- Exercise instructions -
[a] In the post on Sitecore and Azure, how long should deploying a clean Sitecore installation to Microsoft Azure take?
[b] Write out the post on Sitecore and Azure word for word, starting at "The Sitecore Symposium is" and ending at "will change soon...".
BEGIN Page
The Sitecore Symposium is quite a while ago now but we are still not finished. We were not entirely enthusiastic about the combination Sitecore and Microsoft Azure but this will change soon...

Opposed to the heat in New Orleans, setting up a new Sitecore environment in Azure should be a breeze. Deploying a clean Sitecore installation to Microsoft Azure should take no more than 15 minutes. These are the highlights of one of the most impressive sessions - by Ciaran McAuliffe, Product Owner for Cloud at Sitecore - at the Sitecore Symposium 2016.
Note: When mentioning Microsoft Azure in this blog post, it concerns the PaaS (Platform as a Service) Web apps module and not the IaaS (Infrastructure as a Service) virtualization layer.

Installation of Sitecore

Installing a fresh instance of Sitecore will be done per role (Content Management, Content Delivery). Sitecore will provide a GitHub repository with pre-created packages per role (Azure Resource Manager templates). In combination with a PowerShell script, these templates will enable the setup of a full Sitecore installation in the cloud in about 15 minutes. This includes setting up the databases and using config files that have been configured with the best practices for that role.
Obviously, the deployed Sitecore instance will not be configured in detail, nor will it contain any published frontend components or design.

deploy Sitecore

deploy Sitecore

Installing your custom code

Installing your custom code will be possible by using the Publish to Azure feature of Visual Studio or by using Visual Studio Team Services.
END Page
BEGIN Data provided
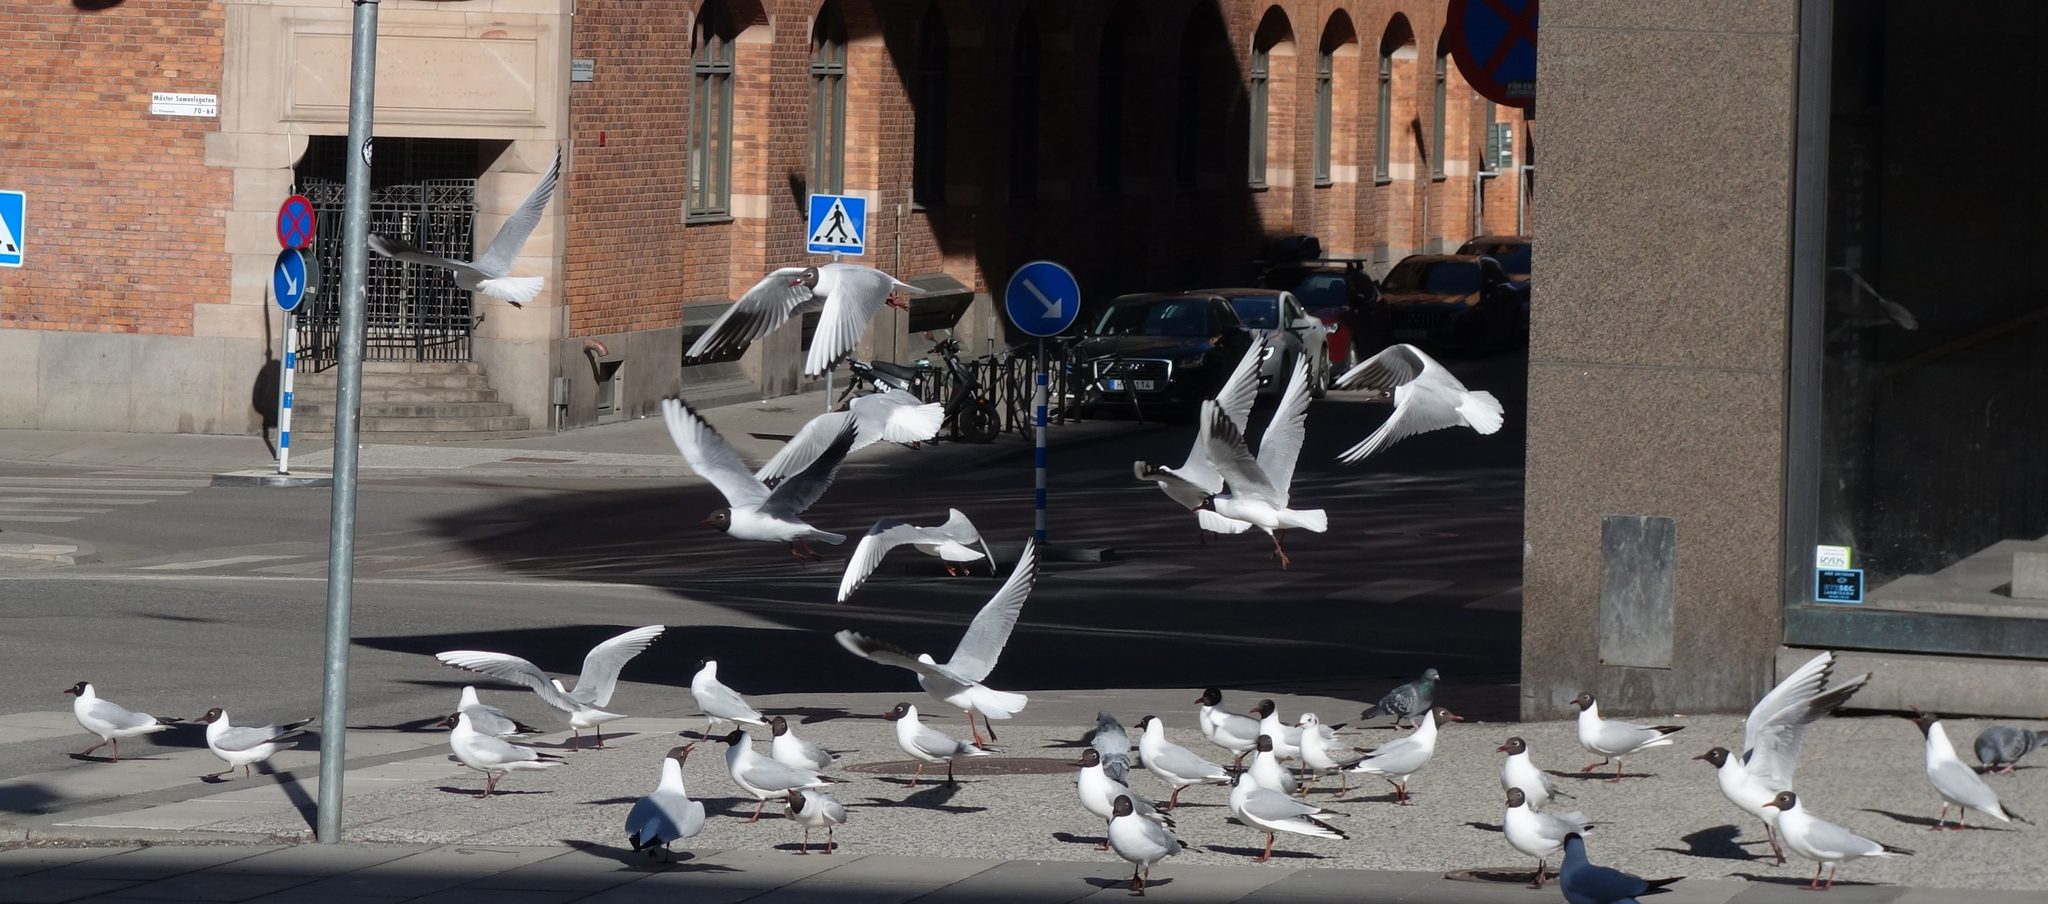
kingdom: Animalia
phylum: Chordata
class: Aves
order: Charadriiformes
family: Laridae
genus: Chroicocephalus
END Data provided
- Answers to the tasks -
[a] No more than 15 minutes.

[b]
The Sitecore Symposium is quite a while ago now but we are still not finished. We were not entirely enthusiastic about the combination Sitecore and Microsoft Azure but this will change soon...